** WHAT TO PRODUCE **
Reproduce the listing below word for word, leaving out the pictures.

** RECORDS FOR THE EXERCISE **
• • • • • • •

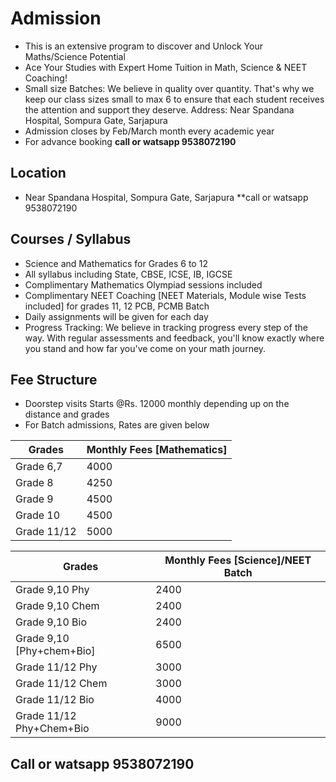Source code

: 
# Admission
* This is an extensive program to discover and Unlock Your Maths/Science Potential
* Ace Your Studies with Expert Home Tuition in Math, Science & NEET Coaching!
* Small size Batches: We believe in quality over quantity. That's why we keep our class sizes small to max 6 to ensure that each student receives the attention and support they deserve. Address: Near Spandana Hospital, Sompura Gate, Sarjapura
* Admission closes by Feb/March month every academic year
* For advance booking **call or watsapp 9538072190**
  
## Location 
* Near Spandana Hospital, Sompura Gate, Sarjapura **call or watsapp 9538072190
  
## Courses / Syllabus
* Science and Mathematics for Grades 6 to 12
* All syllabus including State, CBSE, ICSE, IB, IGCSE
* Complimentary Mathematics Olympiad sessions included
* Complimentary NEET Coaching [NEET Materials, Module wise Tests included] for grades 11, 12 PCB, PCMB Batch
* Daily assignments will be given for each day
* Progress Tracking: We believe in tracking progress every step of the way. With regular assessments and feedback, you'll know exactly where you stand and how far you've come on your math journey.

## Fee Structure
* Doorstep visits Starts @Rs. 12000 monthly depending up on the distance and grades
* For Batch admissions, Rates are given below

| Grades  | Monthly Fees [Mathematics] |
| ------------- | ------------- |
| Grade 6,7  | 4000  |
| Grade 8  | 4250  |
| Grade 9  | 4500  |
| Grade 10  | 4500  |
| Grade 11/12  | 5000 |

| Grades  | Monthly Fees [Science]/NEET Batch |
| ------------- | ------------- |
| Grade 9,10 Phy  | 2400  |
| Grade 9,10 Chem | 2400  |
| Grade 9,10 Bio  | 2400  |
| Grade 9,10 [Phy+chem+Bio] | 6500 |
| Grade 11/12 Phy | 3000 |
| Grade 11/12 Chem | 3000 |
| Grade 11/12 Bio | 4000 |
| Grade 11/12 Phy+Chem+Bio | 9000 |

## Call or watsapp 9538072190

• • • • • • •

** EXERCISE RESPONSE **
Source code

: 
# Admission
* This is an extensive program to discover and Unlock Your Maths/Science Potential
* Ace Your Studies with Expert Home Tuition in Math, Science & NEET Coaching!
* Small size Batches: We believe in quality over quantity. That's why we keep our class sizes small to max 6 to ensure that each student receives the attention and support they deserve. Address: Near Spandana Hospital, Sompura Gate, Sarjapura
* Admission closes by Feb/March month every academic year
* For advance booking **call or watsapp 9538072190**
  
## Location 
* Near Spandana Hospital, Sompura Gate, Sarjapura **call or watsapp 9538072190
  
## Courses / Syllabus
* Science and Mathematics for Grades 6 to 12
* All syllabus including State, CBSE, ICSE, IB, IGCSE
* Complimentary Mathematics Olympiad sessions included
* Complimentary NEET Coaching [NEET Materials, Module wise Tests included] for grades 11, 12 PCB, PCMB Batch
* Daily assignments will be given for each day
* Progress Tracking: We believe in tracking progress every step of the way. With regular assessments and feedback, you'll know exactly where you stand and how far you've come on your math journey.

## Fee Structure
* Doorstep visits Starts @Rs. 12000 monthly depending up on the distance and grades
* For Batch admissions, Rates are given below

| Grades  | Monthly Fees [Mathematics] |
| ------------- | ------------- |
| Grade 6,7  | 4000  |
| Grade 8  | 4250  |
| Grade 9  | 4500  |
| Grade 10  | 4500  |
| Grade 11/12  | 5000 |

| Grades  | Monthly Fees [Science]/NEET Batch |
| ------------- | ------------- |
| Grade 9,10 Phy  | 2400  |
| Grade 9,10 Chem | 2400  |
| Grade 9,10 Bio  | 2400  |
| Grade 9,10 [Phy+chem+Bio] | 6500 |
| Grade 11/12 Phy | 3000 |
| Grade 11/12 Chem | 3000 |
| Grade 11/12 Bio | 4000 |
| Grade 11/12 Phy+Chem+Bio | 9000 |

## Call or watsapp 9538072190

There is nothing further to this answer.